At the moment, silk is harvested from farmed silkworms, which is a costly and time consuming process.
Weight for weight, silk is considered stronger than steel, but not as strong as para-aramid synthetic fibre Kevlar. Silk is, however, tougher than both (defined as the ability of a material to absorb energy and deform without fracturing).
The short and curvys
The Swedish-German collaboration, based at the German Electron Synchrotron (DESY) national research centre, describes the use of focused X-ray light to monitor and compare the assembly processes of protein nanofibrils (PNFs) of interest.
Writing in the Proceedings of the National Academy of Sciences, the researchers observed how smaller PNFs become entangled in a thread that under the right external conditions, begin to form an ordered nanostructure that combines the interweaving of the PNFs.
“They fit together so that there are both regions with strong order, so-called beta sheets that give strength to the fibre as well as low-order regions that give flexibility to the fibre,” explained Dr Fredrik Lundell from the Royal Technical College (KTH) Stockholm.
“However, the fibre structures of artificial and natural silk differ significantly. In particular, the protein chains have in natural silk, a greater number of intermolecular interactions that link the proteins and lead to a stronger fibre. "
Whey protein was selected as a source material as, at a certain concentration, was able to form the shorter, more crooked nanofibrils required to produce the strongest silk fibres.
Lundell along with co-lead study author Dr Christofer Lendel, also from the KTH, found that long, straight fibrils produced fibres inferior to the short, curved ones.
Short, curved PNFs are present in the protein chains of natural silk, of which a greater number of intermolecular interactions that link the proteins are observed. Therefore a stronger fibre is produced.

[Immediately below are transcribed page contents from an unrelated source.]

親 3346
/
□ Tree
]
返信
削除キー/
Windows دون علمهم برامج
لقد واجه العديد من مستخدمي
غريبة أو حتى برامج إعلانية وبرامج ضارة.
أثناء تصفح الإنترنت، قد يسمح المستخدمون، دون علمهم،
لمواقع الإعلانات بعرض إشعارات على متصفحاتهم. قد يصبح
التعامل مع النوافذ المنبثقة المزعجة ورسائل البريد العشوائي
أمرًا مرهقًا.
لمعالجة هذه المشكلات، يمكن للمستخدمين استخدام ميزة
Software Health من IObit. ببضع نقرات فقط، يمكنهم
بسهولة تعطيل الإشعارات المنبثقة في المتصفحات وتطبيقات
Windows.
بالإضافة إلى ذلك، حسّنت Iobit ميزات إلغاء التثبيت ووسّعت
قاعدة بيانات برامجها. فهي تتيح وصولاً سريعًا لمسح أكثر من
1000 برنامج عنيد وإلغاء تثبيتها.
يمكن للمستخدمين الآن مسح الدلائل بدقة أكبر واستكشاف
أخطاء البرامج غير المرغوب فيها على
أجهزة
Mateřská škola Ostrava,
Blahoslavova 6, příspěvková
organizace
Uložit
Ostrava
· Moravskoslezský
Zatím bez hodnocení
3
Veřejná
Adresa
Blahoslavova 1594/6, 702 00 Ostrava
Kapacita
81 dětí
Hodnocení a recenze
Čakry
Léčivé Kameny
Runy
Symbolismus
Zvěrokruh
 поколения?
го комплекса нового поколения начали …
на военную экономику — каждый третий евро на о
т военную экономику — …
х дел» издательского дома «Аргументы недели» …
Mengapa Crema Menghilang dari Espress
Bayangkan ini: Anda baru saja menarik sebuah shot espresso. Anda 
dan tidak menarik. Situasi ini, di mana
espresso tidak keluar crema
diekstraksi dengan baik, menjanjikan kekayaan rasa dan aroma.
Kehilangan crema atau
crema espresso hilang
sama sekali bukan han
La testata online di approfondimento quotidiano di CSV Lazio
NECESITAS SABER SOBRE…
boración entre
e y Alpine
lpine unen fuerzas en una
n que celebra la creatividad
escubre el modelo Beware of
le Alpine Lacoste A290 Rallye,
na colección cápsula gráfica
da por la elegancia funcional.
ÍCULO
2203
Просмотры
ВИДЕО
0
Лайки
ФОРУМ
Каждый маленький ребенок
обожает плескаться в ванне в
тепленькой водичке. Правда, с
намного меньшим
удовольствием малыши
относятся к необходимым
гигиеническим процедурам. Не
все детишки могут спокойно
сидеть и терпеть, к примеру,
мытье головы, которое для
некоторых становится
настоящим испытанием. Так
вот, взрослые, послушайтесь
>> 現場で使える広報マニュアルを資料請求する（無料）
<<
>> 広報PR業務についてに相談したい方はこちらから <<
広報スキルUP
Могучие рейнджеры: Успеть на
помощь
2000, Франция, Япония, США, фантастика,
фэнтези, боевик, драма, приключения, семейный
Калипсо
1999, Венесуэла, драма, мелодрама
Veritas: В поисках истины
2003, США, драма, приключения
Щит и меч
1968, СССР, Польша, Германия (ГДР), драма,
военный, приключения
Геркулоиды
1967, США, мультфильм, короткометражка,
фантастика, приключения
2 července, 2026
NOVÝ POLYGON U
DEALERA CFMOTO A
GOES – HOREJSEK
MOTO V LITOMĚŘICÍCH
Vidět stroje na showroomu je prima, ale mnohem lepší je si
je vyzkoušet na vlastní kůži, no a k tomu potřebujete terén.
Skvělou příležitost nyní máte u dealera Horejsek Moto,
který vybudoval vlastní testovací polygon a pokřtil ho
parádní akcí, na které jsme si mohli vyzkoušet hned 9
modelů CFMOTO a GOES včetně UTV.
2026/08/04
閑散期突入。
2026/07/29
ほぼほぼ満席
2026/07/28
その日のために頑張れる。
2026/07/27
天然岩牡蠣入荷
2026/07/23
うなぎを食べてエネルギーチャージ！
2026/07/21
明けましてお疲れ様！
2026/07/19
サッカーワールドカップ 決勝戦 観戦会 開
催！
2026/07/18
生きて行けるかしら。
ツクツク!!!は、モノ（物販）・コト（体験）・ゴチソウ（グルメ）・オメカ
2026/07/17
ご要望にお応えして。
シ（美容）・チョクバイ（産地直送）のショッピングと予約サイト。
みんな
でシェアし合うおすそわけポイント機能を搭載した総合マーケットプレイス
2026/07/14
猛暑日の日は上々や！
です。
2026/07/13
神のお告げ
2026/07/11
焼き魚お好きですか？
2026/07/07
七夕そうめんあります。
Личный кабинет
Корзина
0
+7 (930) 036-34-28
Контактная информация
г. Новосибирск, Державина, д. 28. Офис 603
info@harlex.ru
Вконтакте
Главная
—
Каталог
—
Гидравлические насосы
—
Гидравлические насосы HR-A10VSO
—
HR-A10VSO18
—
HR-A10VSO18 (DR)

Improved knowledge about how to control the protein molecule assembly into more complex structures could open the possibilities of creating novel bio-based materials for a variety of applications.
From this point of view, the ability of protein molecules to undergo this form of self-assembly into PNFs with highly organized structures may be of interest, particularly to the food industry.
“In the current study, we used whey protein isolate (WPI) as starting material because it gives us access to large amounts of PNFs and is a potential raw material for industrial-scale production of protein-based materials,” the study commented.
The formation of PNFs was initially observed in association with diseases, such as Alzheimer’s and Parkinson’s diseases, and type II diabetes, where human organs are impaired by fibrous protein structures.
However, several non–disease-related proteins have also been shown to form amyloid-like fibrils, such as the bovine whey protein β-lactoglobulin, hen-egg lysozyme, as well as soybean proteins.
Source: Proceedings of the National Academy of Sciences
Published online ahead of print: doi: 10.1073/pnas.1617260114
“Flow-assisted assembly of nanostructured protein microfibers.”
Authors: Fredrik Lundell and Christofer Lendele et al.